_PAGE EXCERPT_
Innovative boiler master design improves system response

A new boiler master concept combines the benefits of throttle pressure firing (return to the throttle pressure setpoint) and drum pressure firing (dynamic stability). It consists of a throttle pressure controller (reset action plus feed-forward signal) working in parallel with a drum pressure controller (proportional and derivative action). Because they are separated in the time domain, the controllers do not interact. This approach has proven particularly effective at stabilizing the operation of boilers equipped with low-NOx burners.

The new arrangement is much more stable than traditional throttle pressure firing. It has been successfully deployed on several units and should be of great interest to owners of subcritical coal-fired units because it offers a quick and inexpensive solution to pressure stability problems. Following a discussion of the new boiler control strategy, this article presents three studies detailing its installation at four coal-fired units owned and operated by the Kentucky Utilities (KU) subsidiary of E.ON U.S.: The 495-MW Unit 3 of E.W. Brown Generating Station; the 75-MW Unit 3 of Tyrone Generating Station; and the 75-MW Unit 3 and 100-MW Unit 4 of Green River Generating Station. Coal-fired plants produce about 95% of Kentucky’s total generation.

Time for a change

The strategy for the new boiler master combines several well-known approaches to control developed by Burns and Roe and others over the past 20 years. In 1985 we thought we had found the perfect solution with the Direct Energy Balance (DEB)-400 control strategy. However, problems quickly developed. After Leeds & Northrup went out of business, DEB-400 could not be replicated easily or legally on other distributed control system (DCS) platforms.

Burns and Roe began searching for a simpler firing rate strategy that would:

  • Use drum pressure as a process variable, as a way of capturing most of the DEB benefits.
  • Be portable to any DCS platform.
  • Be easy to tune, reliable, and inexpensive.

Something old, something new

The idea of using the boiler drum as a calorimeter has been practiced commercially since at least 1957. Basically, this approach uses the derivative of the drum pressure as an excellent real-time indicator of the required heat input to the boiler (see box).
 

Going even further back, prior to the development of superheaters, all boilers were controlled by drum pressure. The boiler master of old was basically a proportional plus integral (P+I) drum pressure controller, and it worked very well.

Marine boiler control systems built in the 1950s are a good example of robustness. Most were pneumatic systems with a P+I drum pressure controller assisted by a steam flow feed-forward signal. The boiler master drove the fuel oil control valve directly, without the benefit of a fuel flow measurement. There was no gain compensation for the number of burners in service. All firing rate errors had to go through the process (that is, drum pressure upset). It was a fairly crude setup, but, nevertheless—because of the robustness of the drum pressure signal—this arrangement supported an amazing ramp rate of over 200% of the unit’s maximum continuous rating (MCR)/minute.

There’s a good reason why most boilers are still fired by throttle pressure: Throttle pressure is the final, visible product. It is what impacts steam turbine performance. Drum pressure is an intermediate result; the control system has to stabilize and maintain throttle pressure as constant as possible.

Throttle pressure equals drum pressure minus piping losses (losses vary as a square of the steam flow). Ideally, dynamic stability is maintained using drum pressure in real time while applying steady-state correction for throttle pressure. Dynamic stability is not hard to achieve when using drum pressure control. The problem is how to implement the necessary correction for throttle pressure without introducing dynamic instability.

_SUPPLIED INFORMATION_
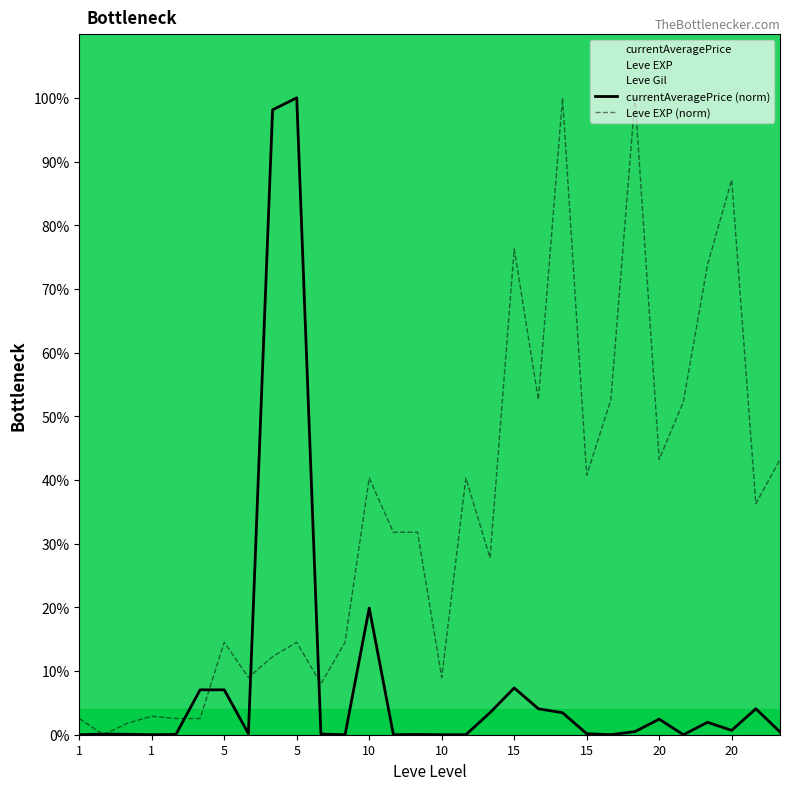

What is the label of the 5th point from the right?

25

_INSTRUCTION A_
Using the boiler master article, decide whether each statement agrees with it: (i) the throttle pressure controller and the drum pressure controller interact with each other; (ii) the 1950s marine boiler masters drove the fuel oil control valve without a fuel flow measurement; (iii) piping losses vary linearly with steam flow. Answer yes or no for each, quoting the deciding words.
_INSTRUCTION B_
Reproduce the boiler master article word for word, everything from "Burns and Roe began" down to "boiler (see box).".

_WRITTEN SOLUTION A_
(i) No: "Because they are separated in the time domain, the controllers do not interact."
(ii) Yes: "The boiler master drove the fuel oil control valve directly, without the benefit of a fuel flow measurement."
(iii) No: "losses vary as a square of the steam flow"

_WRITTEN SOLUTION B_
Burns and Roe began searching for a simpler firing rate strategy that would:

  • Use drum pressure as a process variable, as a way of capturing most of the DEB benefits.
  • Be portable to any DCS platform.
  • Be easy to tune, reliable, and inexpensive.

Something old, something new

The idea of using the boiler drum as a calorimeter has been practiced commercially since at least 1957. Basically, this approach uses the derivative of the drum pressure as an excellent real-time indicator of the required heat input to the boiler (see box).